**Hardware design source data:**
=== Section Start ===
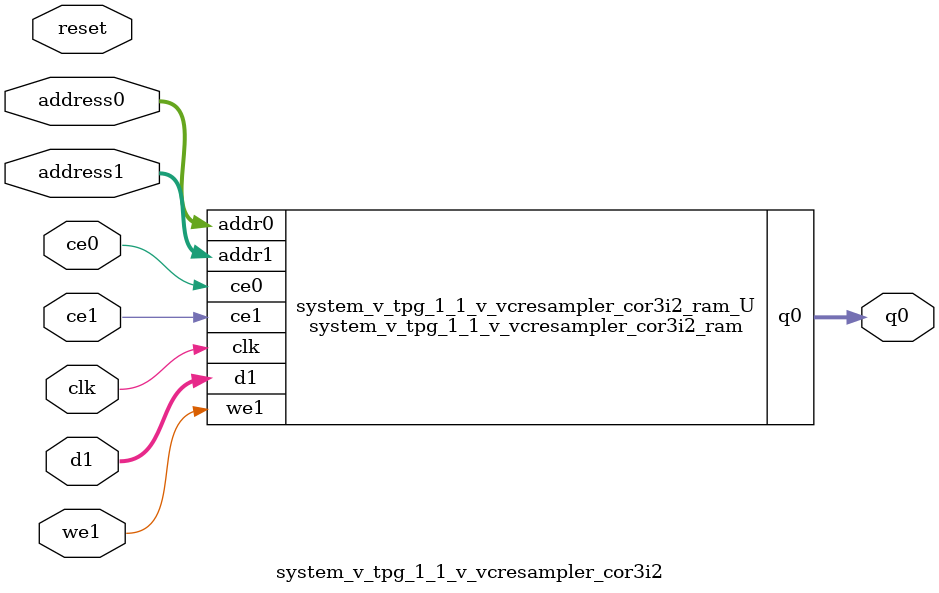
<source format=v>
`timescale 1 ns / 1 ps
module system_v_tpg_1_1_v_vcresampler_cor3i2_ram (addr0, ce0, q0, addr1, ce1, d1, we1,  clk);

parameter DWIDTH = 8;
parameter AWIDTH = 12;
parameter MEM_SIZE = 3840;

input[AWIDTH-1:0] addr0;
input ce0;
output reg[DWIDTH-1:0] q0;
input[AWIDTH-1:0] addr1;
input ce1;
input[DWIDTH-1:0] d1;
input we1;
input clk;

(* ram_style = "block" *)reg [DWIDTH-1:0] ram[0:MEM_SIZE-1];




always @(posedge clk)  
begin 
    if (ce0) begin
        q0 <= ram[addr0];
    end
end


always @(posedge clk)  
begin 
    if (ce1) begin
        if (we1) 
            ram[addr1] <= d1; 
    end
end


endmodule

`timescale 1 ns / 1 ps
module system_v_tpg_1_1_v_vcresampler_cor3i2(
    reset,
    clk,
    address0,
    ce0,
    q0,
    address1,
    ce1,
    we1,
    d1);

parameter DataWidth = 32'd8;
parameter AddressRange = 32'd3840;
parameter AddressWidth = 32'd12;
input reset;
input clk;
input[AddressWidth - 1:0] address0;
input ce0;
output[DataWidth - 1:0] q0;
input[AddressWidth - 1:0] address1;
input ce1;
input we1;
input[DataWidth - 1:0] d1;



system_v_tpg_1_1_v_vcresampler_cor3i2_ram system_v_tpg_1_1_v_vcresampler_cor3i2_ram_U(
    .clk( clk ),
    .addr0( address0 ),
    .ce0( ce0 ),
    .q0( q0 ),
    .addr1( address1 ),
    .ce1( ce1 ),
    .we1( we1 ),
    .d1( d1 ));

endmodule


</source>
=== Section End ===
Where the string "DWIDTH" appears in a line of the entries, count that line, and state the total alone.

4